Not sure how that can ever happen. Your routers only option is to send and receive data from the ISP router. It has no idea how the data is handed off after that....why would it when it only has 1 option. The connections between routers on the internet although it can change from time to time it tends to be very consistent and the latency between 2 ISP routers can not actually be affected by anything you do.

All I can think of is the router somehow is contaminating the test results.

If you have not tried newer firmware I would try that. If you are on the latest firmware try the merlin firmware. This is indirectly supported by asus, I tend to like the merlin firmware better anyway. It is extremely stable mostly because it has far few feature than third party firmware like dd-wrt.

What I did realize though, is that when plugged into the new router/modem, I have a different public IP than when I plugged it into the Nighthawk AC1750... Could this be the reasoning?
 
Not real likely.
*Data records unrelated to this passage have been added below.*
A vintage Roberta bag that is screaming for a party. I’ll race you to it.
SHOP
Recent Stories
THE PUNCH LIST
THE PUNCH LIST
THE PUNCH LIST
Again the extra delays should be in the first couple hops. Anything past that is in other ISP. No matter what you change in your house it will have no impact on routers in another ISP. If it did think what the hackers could do.

You have to think of each router in the path as a truck stop. Your data gets unloaded from one truck and loaded into another and that is then sent on the path. Since these trucks are not yours you have no control of the path they take.

I just can't see how this can happen. What you actually do when you send out a tracert command is send data to the end node but you set a value the limits the number of router hops the data is allowed to cross. You start with 1 and increase it. Each router reduces this by 1 and if it get back to zero it sends back a message. That is how you actually get the ip of the routers in the path.

I can't possibly see how your router can affect that process.